[Page-level text extractions]
==========

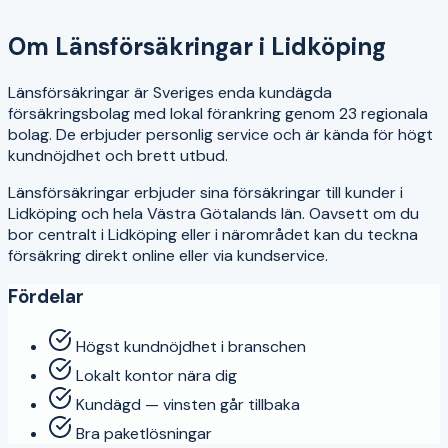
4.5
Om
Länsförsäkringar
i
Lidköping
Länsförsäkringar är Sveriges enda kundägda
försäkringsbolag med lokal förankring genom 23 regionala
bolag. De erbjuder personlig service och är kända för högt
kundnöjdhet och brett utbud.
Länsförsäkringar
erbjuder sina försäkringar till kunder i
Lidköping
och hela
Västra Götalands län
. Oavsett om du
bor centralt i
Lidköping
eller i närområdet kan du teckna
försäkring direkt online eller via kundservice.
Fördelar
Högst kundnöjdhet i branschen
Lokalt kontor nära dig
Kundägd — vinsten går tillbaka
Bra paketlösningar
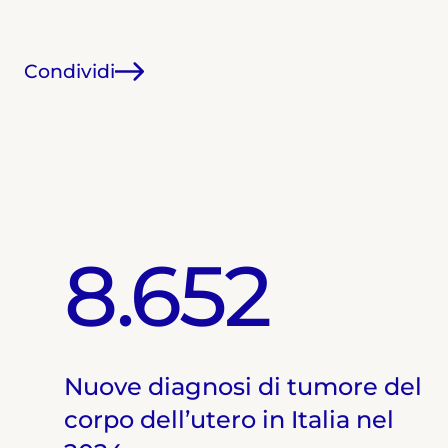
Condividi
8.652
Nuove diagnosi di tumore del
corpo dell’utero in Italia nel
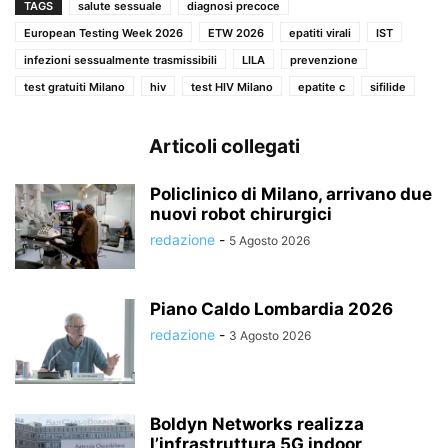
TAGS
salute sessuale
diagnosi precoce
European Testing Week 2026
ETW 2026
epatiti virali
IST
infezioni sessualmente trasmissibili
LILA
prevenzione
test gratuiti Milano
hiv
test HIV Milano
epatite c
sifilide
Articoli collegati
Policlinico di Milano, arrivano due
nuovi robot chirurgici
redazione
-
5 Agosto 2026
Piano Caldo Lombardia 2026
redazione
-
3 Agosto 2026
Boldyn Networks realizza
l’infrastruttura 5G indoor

==========

TRY IT ▸ Identify the lines above with the word "diagnosi". Copy them.

RESPONSE AREA ▸
Nuove diagnosi di tumore del
diagnosi precoce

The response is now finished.